Toni Vescoli macht was er will

Der Künstler las aus seinem Buch, spielte aber auch etliche seiner Lieder (Foto: eve)

Essen und dann sitzen bleiben – das machte man am Samstag sehr gerne. Toni Vescoli lud zu seinem Abendprogramm «MacheWasiWill», in dem er Passagen aus seinem Buch vorliest und alles mit wunderbarer Musik untermalt.

Cordon bleu, Entrecote, Kalbsschnitzel oder Spargel-Risotto mit Bärlauch – die etwa 100 ZuschauerInnen wurden von Fausto, dem Unikat der Blume in Fischenthal, köstlich verwöhnt und schlemmend auf einen wundervollen Abend eingestimmt. Der Saal des Restaurants war gemütlich und zum Sitzenbleiben hergerichtet. Das Kerzenlicht schuf eine heimelige Atmosphäre, die zum gemütlichen Verweilen einlud.

Pünktlich um 20.30 Uhr stand er dann auf der Bühne und begrüsste mit einem «Grüezi, gahts oi guet?» sein Publikum zur musikalischen Lesung «MacheWasiWill». Toni Vescoli, das Urgestein der Schweizer Musikszene, war bereit, aus seinem Buch zu lesen und damit aus seinem Leben zu erzählen und immer wieder zur Gitarre und seiner Mundharmonika zu greifen.

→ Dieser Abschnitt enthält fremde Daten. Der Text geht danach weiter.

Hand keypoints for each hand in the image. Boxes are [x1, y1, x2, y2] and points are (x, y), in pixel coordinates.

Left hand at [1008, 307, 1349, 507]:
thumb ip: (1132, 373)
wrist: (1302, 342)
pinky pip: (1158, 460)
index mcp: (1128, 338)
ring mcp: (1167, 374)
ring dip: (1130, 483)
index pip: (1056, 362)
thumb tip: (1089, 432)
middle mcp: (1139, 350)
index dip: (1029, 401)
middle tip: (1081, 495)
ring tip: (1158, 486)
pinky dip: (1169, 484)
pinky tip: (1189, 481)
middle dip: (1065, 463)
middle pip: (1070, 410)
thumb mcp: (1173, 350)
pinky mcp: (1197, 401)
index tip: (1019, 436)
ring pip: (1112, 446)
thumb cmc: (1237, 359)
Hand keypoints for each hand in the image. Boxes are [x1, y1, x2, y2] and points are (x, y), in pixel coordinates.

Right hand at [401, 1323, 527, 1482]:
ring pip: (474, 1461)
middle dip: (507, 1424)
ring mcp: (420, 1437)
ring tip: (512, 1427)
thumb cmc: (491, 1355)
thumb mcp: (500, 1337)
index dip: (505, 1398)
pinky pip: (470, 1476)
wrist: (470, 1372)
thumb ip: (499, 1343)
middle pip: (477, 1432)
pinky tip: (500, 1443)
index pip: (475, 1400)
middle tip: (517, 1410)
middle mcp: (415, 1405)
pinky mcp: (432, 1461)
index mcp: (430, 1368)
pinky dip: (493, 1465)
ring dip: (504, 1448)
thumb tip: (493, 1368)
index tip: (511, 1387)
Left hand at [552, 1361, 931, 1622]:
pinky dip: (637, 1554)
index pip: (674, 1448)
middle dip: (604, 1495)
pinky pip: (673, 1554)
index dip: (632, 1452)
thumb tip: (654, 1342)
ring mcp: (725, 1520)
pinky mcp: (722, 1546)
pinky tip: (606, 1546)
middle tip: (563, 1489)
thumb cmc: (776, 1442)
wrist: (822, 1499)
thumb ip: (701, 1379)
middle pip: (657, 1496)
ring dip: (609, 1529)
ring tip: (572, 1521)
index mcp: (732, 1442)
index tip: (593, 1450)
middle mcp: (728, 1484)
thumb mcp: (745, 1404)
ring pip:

Das Buch mit dem Titel «MacheWasiWill» hat seinen Namen dem gleichnamigen Mundartsong von Vescoli aus dem Jahre 1983 zu verdanken. Auf über 600 Seiten gibt der liebenswerte Toni Einblick in sein Leben und die vielen musikalischen Stationen, die er in über 55 Jahren Karriere erlebte. Er führt mit viel Witz und Charme durch sein erfülltes Leben, seine Kindheit in Peru und Küsnacht und die vielen Hochs und Tiefs, die er in all den Jahren als Musiker, Hochbauzeichner, Möbelrestaurateur und Redaktor erlebte.

Sein Buch, das er mit Unterstützung zweier Kollegen selber geschrieben hat, ist gefüllt mit über 400 Bildern aus seinem Leben und vielen Geschichten daraus. Er erzählt von seinen Eltern, den Umständen in Teheran, wo diese lebten, und berichtet schmunzelnd von der spannenden Zeit seiner Entstehung in einem Pfirsichgarten. Kurzweilig und witzig geht es weiter zu den ersten Jahren seiner Kindheit in Peru und der Rückkehr in die Schweiz, wo er wegen seines Namens keinen einfachen Start hatte. Immer dabei und spürbar ist seine Liebe zur Musik, die ihn seit seiner Kindheit begleitet. So erzählt er von seinen musikalischen Anfängen auf einem Tisch stehend, Elvis imitierend, im Schwarzen Ring in Zürich.

Der Pionier der Schweizer Rockszene lässt seine musikalische Laufbahn Revue passieren, erzählt von den schwierigen Anfängen als Musiker, der Gründung seiner Band Les Sauterelles bis hin zu dem Highlight als Vorband der Rolling Stones und den Hitparadenplatzierungen. Links sein Tisch, an dem er aus dem Buch vorliest, rechts sein Mikrofon, an dem er zahlreiche Songs zum Besten gibt, werden in der Mitte mit einem Projektor die schönsten Bilder aus seinem Leben gezeigt und füllen so den Abend mit einem spannenden, musikalischen und persönlichen Toni Vescoli.

Es erstaunt nicht, dass dieser Mann so viel erreicht hat und er kann wirklich machen, was er will – man hört und sieht ihm einfach gerne zu.

Weitere musikalische Lesungen sind geplant. Die Daten findet man auf vescoli.ch.